Sunday 5 December 2021

K.K. by Roberto Calasso
My rating: 5 of 5 stars

A Man Possessed

Roberto Calasso, I think correctly, identifies the poles of Kafka’s personality as election and judgement, creating a sort of field of force in which he oscillated continuously. Calasso traces this dynamic throughout Kafka’s work in a brilliant exegesis, using references to Kafka’s notes, diaries, and letters as well as the stories themselves. Layer by layer he reveals not only the significance of the work but also how that work is inseparable from Kafka’s psychology.

Although Kafka clearly wrote about himself, his mode of being in the world to use the existentialist phrase, his writing wasn’t therapeutic. He considered he compulsion to write as demonic. Writing was not only painful it was also spiritually unrewarding. In accordance with the dominant themes of election and judgement, Kafka was doomed to be an author. He had no choice in the matter. And as an author, he exposed himself - not just the literary work but himself - to public assessment.

Kafka’s stories are literally about himself. In The Castle, its protagonist K has been chosen and summoned for service. In The Trial, Josef K. is arrested and subject to a tribunal for crimes unknown. Yet despite their radically different positions, both are subject to the mysteries and vagaries of an invisible and unreachable source of power. The chosen is also the victim and vice versa. Both share what power decides so the status of each is indistinguishable from the other. Both are constantly being watched and assessed against some hidden standard.

Perhaps the strangeness of Kafka’s stories is precisely because they are about his attempts to penetrate his own unconscious, not to fix it but to make it visible and then to merge with it totally.

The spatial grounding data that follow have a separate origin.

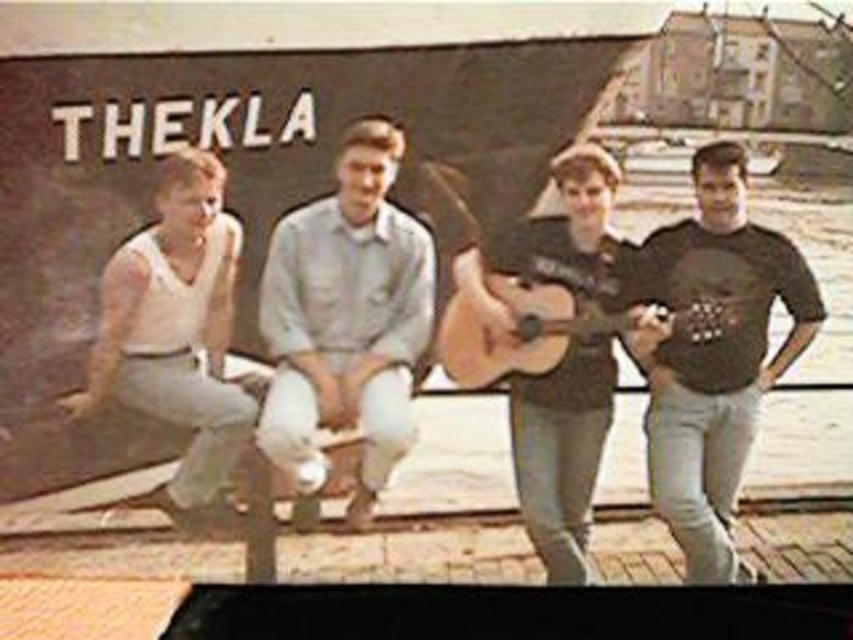
Does light gray cotton shirt at center appear on the right side of white matte tank top at left?

Yes, light gray cotton shirt at center is to the right of white matte tank top at left.

Image resolution: width=853 pixels, height=640 pixels. Describe the element at coordinates (346, 317) in the screenshot. I see `light gray cotton shirt at center` at that location.

This screenshot has height=640, width=853. I want to click on light gray cotton shirt at center, so click(346, 317).

Is point (715, 460) more distant than point (543, 536)?

No, (715, 460) is in front of (543, 536).

Image resolution: width=853 pixels, height=640 pixels. What do you see at coordinates (715, 355) in the screenshot? I see `dark brown t-shirt at right` at bounding box center [715, 355].

Locate an element on the screen. Image resolution: width=853 pixels, height=640 pixels. dark brown t-shirt at right is located at coordinates (715, 355).

Is white matte tank top at left thinner than light brown wooden guitar at center?

Yes.

Does white matte tank top at left have a smaller size compared to light brown wooden guitar at center?

No.

Is point (192, 326) positioned after point (598, 314)?

No, (192, 326) is in front of (598, 314).

I want to click on white matte tank top at left, so click(178, 339).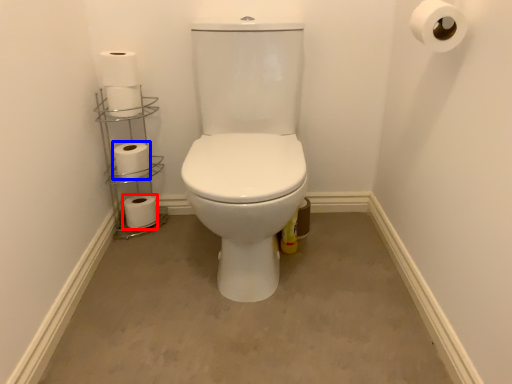
Question: Which object is closer to the camera taking this photo, toilet paper (highlighted by a red box) or toilet paper (highlighted by a blue box)?

Choices:
 (A) toilet paper
 (B) toilet paper

Answer: (B)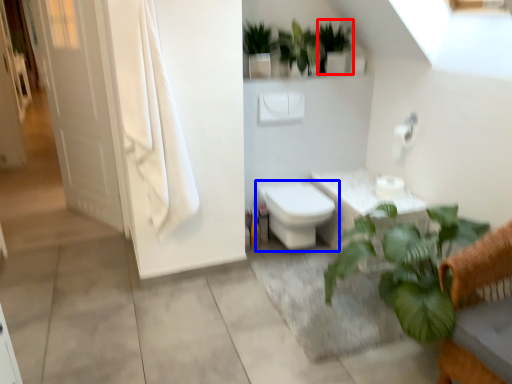
Question: Which point is closer to the camera, vegetation (highlighted by a red box) or toilet (highlighted by a blue box)?

Choices:
 (A) vegetation
 (B) toilet

Answer: (B)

To become, perhaps, the enormous beetle of The Metamorphosis or the condemned man of In The Penal Colony who has his crimes written on his entire body and who must read them by feeling them.

It strikes me that Kafka developed a unique psychological point of view (theory would be too pompous a word). As for Freud, there is Another within us whom we must recognise and understand to be ourselves fully. And as for Jung, the contents of this unconscious realm is not private, nor even personal, but cosmic and reflect a realm beyond language, another world entirely. So for Kafka the search for Self is the search for the eternal which is camouflaged in the mundane.

But Kafka knows that this search is presumptuous. In some manner it offends the Archons, those in power. It is also selfish, a kind of narcissism:
“Writing is a sweet, marvelous reward, but for what? In the night it became clear to me, as clear as a lesson for children, that it’s the reward for having served the devil… [I]ts diabolical element seems absolutely clear. It’s the vanity and the sensuality they circle continuously around our own figure, or someone else’s—in which case the movement multiplies, becomes a solar system of vanity—and feast on it.…Blasphemy with respect not to a God but to the whole.”


Kafka described himself as a creature that “… is bound by invisible chains to an invisible literature and who screams when approached, thinking someone is touching that chain.” To say he was a man possessed, therefore, is no exaggeration. The expression of that possession was his own personal and singular myth. Calasso’s articulation of that myth is remarkable.